Por isto tudo, depois de 10 anos a ver o Sporting religiosamente sem grandes motivos para festejar (os meus momentos mais memoráveis tinham sido todos no Jamor), a última terça-feira foi estranha. Estranha porque apesar dos nervos, havia no ar uma aura de inevitabilidade.


Saindo de casa de manhã em Lisboa, cidade para a qual fui viver entretanto, senti essa aura na rua. Precisando de ganhar a uma das piores equipas do campeonato em casa para ser campeão, estavam reunidas as condições para a consagração, mas a falta de prática na coisa não convidava a muita confiança. Apesar disso, ecoavam as palavras da apresentação de Rúben Amorim nas ruas que pareciam confluir para o Estádio de Alvalade. “E se corre bem?”


Chegada a hora do jogo, onde ia um iam todos. Com a incerteza dos festejos convidando a pelo menos uma recepção ao autocarro para mostrar aos jogadores a força brutal dos adeptos, só havia um desfecho imaginável: a vitória.


Durante aquele jogo, visto na rua sem grandes considerações sobre o esquema tático ou a cadência, as pessoas pareciam dar por garantido que, passados os 90 minutos, gritariam. Tiveram portanto uma hora e meia para lidar com aquela estranha inevitabilidade. 19 anos depois, o Sporting era campeão nacional de futebol. Quando o apito soa, a realidade instala-se. Quem não adora futebol perdeu uns minutos de vida, porque ali o relógio parou. Os festejos das pessoas à minha volta pareciam em câmara lenta, enquanto o abraço da minha irmã me lembrava que uma pessoa nascida em 2003 estava perante algo verdadeiramente inédito.


Posso não ter tido nesta equipa do Sporting os ídolos de miúdo, que tive pena de não poderem andar à volta daquele Marquês pintado de verde comigo.
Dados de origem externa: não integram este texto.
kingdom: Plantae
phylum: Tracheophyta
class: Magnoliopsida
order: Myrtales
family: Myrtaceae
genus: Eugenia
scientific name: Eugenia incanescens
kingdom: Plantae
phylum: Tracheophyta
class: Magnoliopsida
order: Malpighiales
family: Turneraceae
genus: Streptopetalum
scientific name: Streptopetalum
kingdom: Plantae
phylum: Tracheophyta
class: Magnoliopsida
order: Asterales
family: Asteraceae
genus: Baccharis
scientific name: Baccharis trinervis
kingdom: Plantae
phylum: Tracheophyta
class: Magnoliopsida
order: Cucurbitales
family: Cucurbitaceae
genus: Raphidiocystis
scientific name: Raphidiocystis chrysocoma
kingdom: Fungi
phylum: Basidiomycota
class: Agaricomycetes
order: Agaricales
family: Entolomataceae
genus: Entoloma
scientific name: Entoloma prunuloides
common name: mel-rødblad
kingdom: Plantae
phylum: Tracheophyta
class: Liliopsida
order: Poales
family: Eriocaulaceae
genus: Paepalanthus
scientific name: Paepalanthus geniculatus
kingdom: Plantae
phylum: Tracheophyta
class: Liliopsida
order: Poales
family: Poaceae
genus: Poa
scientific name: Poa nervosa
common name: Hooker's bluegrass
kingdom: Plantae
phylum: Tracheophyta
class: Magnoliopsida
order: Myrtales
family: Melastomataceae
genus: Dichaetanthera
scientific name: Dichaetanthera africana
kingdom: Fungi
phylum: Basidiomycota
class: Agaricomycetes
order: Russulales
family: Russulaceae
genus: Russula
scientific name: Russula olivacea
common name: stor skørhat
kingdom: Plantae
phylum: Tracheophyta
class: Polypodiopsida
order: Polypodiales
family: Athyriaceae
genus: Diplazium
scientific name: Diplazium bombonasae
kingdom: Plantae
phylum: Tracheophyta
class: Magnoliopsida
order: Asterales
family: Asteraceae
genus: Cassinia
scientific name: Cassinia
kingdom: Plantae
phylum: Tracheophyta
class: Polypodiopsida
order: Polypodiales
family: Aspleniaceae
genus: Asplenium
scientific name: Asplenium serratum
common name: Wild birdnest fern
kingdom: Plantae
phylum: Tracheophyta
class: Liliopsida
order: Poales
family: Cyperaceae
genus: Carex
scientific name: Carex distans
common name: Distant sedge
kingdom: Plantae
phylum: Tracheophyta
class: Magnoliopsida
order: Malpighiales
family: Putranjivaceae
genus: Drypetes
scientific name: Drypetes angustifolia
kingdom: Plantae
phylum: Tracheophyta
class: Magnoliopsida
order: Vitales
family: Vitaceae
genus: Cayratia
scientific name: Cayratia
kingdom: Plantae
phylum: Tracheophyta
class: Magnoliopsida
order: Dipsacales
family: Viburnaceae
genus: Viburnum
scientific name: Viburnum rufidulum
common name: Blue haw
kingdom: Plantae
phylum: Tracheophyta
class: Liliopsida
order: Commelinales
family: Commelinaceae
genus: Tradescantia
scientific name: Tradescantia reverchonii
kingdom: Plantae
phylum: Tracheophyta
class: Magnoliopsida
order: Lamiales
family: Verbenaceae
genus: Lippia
A verdade é que os livres do Matias Fernandez, os mortais do Nani ou os golos do Montero podiam não ter feito parte da época, mas tinham feito com que aquilo fosse especial para mim.

Mais especial foi pensar que a 15 de Maio de 2018 o Sporting quase acabou, pondo em perigo este elo de ligação entre mim, a minha família e a minha comunidade por causa de devaneios lunáticos de pessoas que se achavam maiores que o clube.

Tudo isso me veio à cabeça enquanto tentava explicar porque é que estava tão feliz, mas no fim da festa, depois do meu capitão passar por mim, depois de ter ligado a toda a família e encontrado tantos amigos, a conclusão foi simples. O Sporting é tudo para mim porque foi a partir do Sporting que fiz quase tudo na vida. Esse sentido de propósito vale mais do que qualquer lógica que o justifique. A inevitabilidade fazia sentido, porque o Sporting tinha de me fazer feliz. Tinha de me fazer feliz, porque mesmo nos piores momentos, foi sempre isso que fez.


Às voltas naquele Marquês verde e branco, a lembrar-me do meu bisavô que nunca conheci (e também a invejar a quantidade de vezes que ele deve ter ido ali, que acho que foram 15), a pensar nas discussões que tive sobre a qualidade do Carrillo com o meu tio ou da fúria que senti com o Sá Pinto numa tarde de Maio de 2012, enfim a pensar no que tudo aquilo me fez sentir por pessoas que podiam não ter nada ou ter tudo a ver comigo, percebi porque é que aquilo me fazia feliz. Eram 4 da manhã, chovia-me em cima e eu não podia estar mais feliz porque milhares de desconhecidos me tinham atirado com fumo enquanto gigantes com os copos passavam por mim de autocarro. E eu ia poder passar aquela história a outras gerações tal como as histórias tinham chegado a mim. O Sporting estava cá quando eu nasci e vai continuar quando eu morrer e isso vai permitir que eu, como o meu bisavô, vá vivendo com ele. Se isso não é incrível, não sei o que é.